Text provided:
------------------------------------------------------------------------
SoK: Validating Bridges as a Scaling Solution for Blockchains
Infura and Oasis Labs released a paper that focuses on presenting the emerging field of validating bridges (and rollups) in an accessible manner.
Several startups have collectively raised over $100 million to implement off-chain systems that promise to offer a Coinbase-like experience while retaining the underlying blockchain’s security for all processed transactions.
The cornerstone for the proposed off-chain systems, the validating bridge contract, is not well-understood by the community. Information is highly disparate across message boards, chat rooms and for-profit ventures that fund its rapid development.
To help inform the community, Infura and Oasis Labs have released a paper that focuses on presenting the emerging field in an accessible manner. Before we dive into the details, let’s appreciate the bottlenecks behind the scalability problem for networks like Ethereum.
What is the bottleneck for scalability?
Given the magnitude of research into new scaling protocols for blockchains, the transaction throughput magnitude of Bitcoin and Ethereum has not significantly changed. It remains at about ~10 transactions per second.
The bottleneck to scaling is not the blockchain (or consensus) protocol, but the pursuit of decentralization.
Remember, a blockchain is simply a historical transcript that allows anyone to independently compute the public database. This database records the account balances for every user and the current state of smart contracts. The goal of decentralization is to protect the integrity of this database from adversarial actors (and thus, protect our funds).
The pursuit of decentralization can be broken down into two goals:
- Permissionless validation. What percentage of the world’s population can verify the blockchain’s integrity in real time?
- Diversity of validators. What percentage of the world’s population are validating the blockchain’s integrity in real time?
Figure 1 highlights the end-result as Ethereum is essentially a slow and expensive computer everyone has to share. This is because network participants have self-imposed constraints in terms of compute, storage and bandwidth to ensure validation of transactions (and blocks) is permissionless on a global scale.
Therefore, the goal of scalability can be summarised as:
The task of scaling a cryptocurrency is to increase the transaction throughput while not changing the existing resource constraints in terms of compute, storage and bandwidth.
Who will validate a network that they cannot afford to use?
------------------------------------------------------------------------
Instructions for the task: In the text on validating bridges, what is the bottleneck to scaling? The lines after this text play no part in what is asked.

Collected data:
------------------------------------------------------------------------
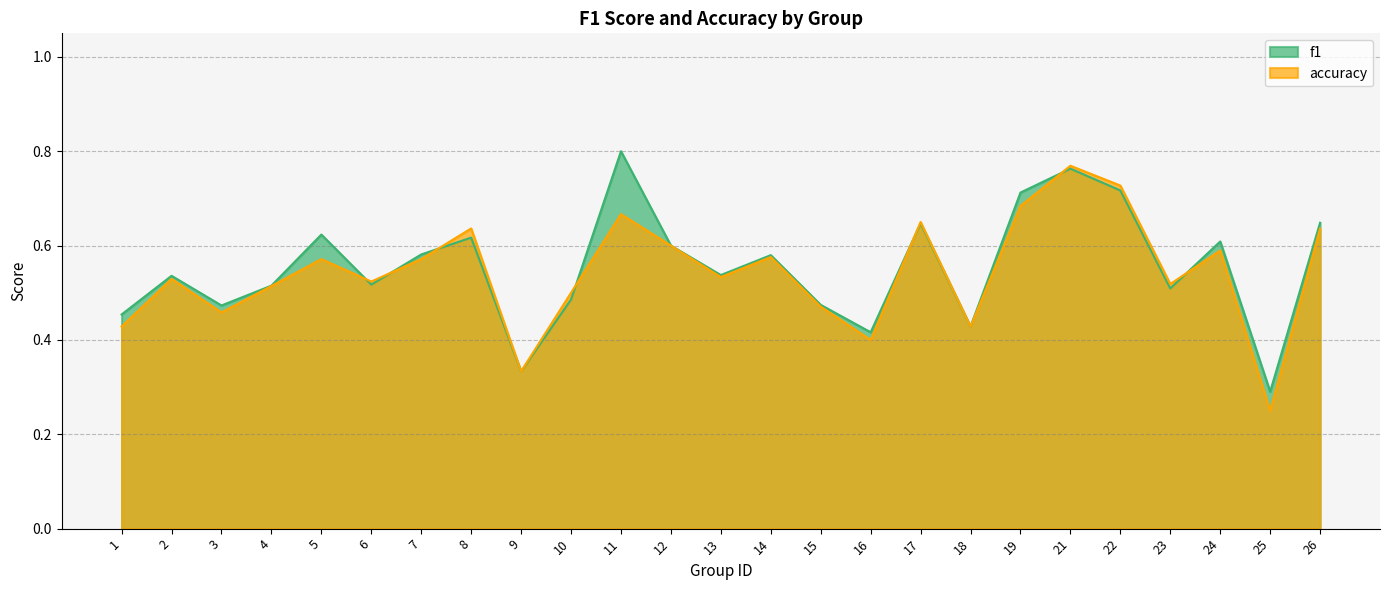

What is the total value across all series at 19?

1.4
------------------------------------------------------------------------
Exercise solution: The pursuit of decentralization, not the blockchain (or consensus) protocol.